WORK REQUIRED – What you return must be the data below, word for word, without any images.

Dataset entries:
..........

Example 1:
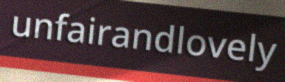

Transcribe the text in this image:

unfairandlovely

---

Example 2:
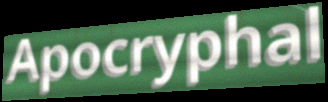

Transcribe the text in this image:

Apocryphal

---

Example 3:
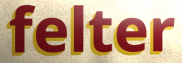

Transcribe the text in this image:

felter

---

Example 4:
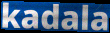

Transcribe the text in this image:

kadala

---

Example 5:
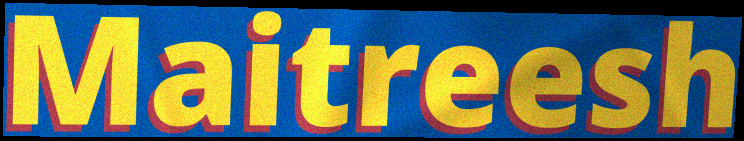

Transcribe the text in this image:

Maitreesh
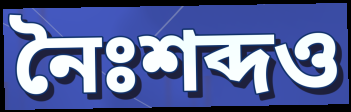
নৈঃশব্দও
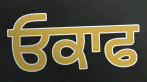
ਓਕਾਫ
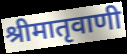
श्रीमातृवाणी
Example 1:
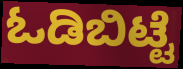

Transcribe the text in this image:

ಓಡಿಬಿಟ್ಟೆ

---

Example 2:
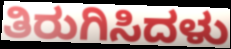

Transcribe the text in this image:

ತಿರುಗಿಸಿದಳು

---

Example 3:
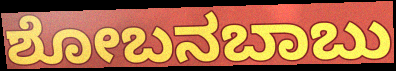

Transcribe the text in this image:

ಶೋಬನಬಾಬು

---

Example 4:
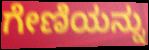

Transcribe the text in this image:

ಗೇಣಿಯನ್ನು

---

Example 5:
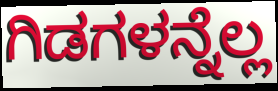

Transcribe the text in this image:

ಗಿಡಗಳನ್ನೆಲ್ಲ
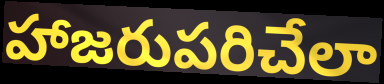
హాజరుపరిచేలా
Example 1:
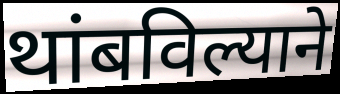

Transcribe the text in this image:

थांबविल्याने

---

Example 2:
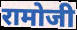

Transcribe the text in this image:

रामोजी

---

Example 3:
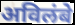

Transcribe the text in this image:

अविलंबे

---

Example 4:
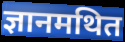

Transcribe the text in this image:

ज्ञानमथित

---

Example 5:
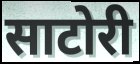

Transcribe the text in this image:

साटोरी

..........

EXERCISE SOLUTION –
Example 1:

Transcribe the text in this image:

unfairandlovely

---

Example 2:

Transcribe the text in this image:

Apocryphal

---

Example 3:

Transcribe the text in this image:

felter

---

Example 4:

Transcribe the text in this image:

kadala

---

Example 5:

Transcribe the text in this image:

Maitreesh
নৈঃশব্দও
ਓਕਾਫ
श्रीमातृवाणी
Example 1:

Transcribe the text in this image:

ಓಡಿಬಿಟ್ಟೆ

---

Example 2:

Transcribe the text in this image:

ತಿರುಗಿಸಿದಳು

---

Example 3:

Transcribe the text in this image:

ಶೋಬನಬಾಬು

---

Example 4:

Transcribe the text in this image:

ಗೇಣಿಯನ್ನು

---

Example 5:

Transcribe the text in this image:

ಗಿಡಗಳನ್ನೆಲ್ಲ
హాజరుపరిచేలా
Example 1:

Transcribe the text in this image:

थांबविल्याने

---

Example 2:

Transcribe the text in this image:

रामोजी

---

Example 3:

Transcribe the text in this image:

अविलंबे

---

Example 4:

Transcribe the text in this image:

ज्ञानमथित

---

Example 5:

Transcribe the text in this image:

साटोरी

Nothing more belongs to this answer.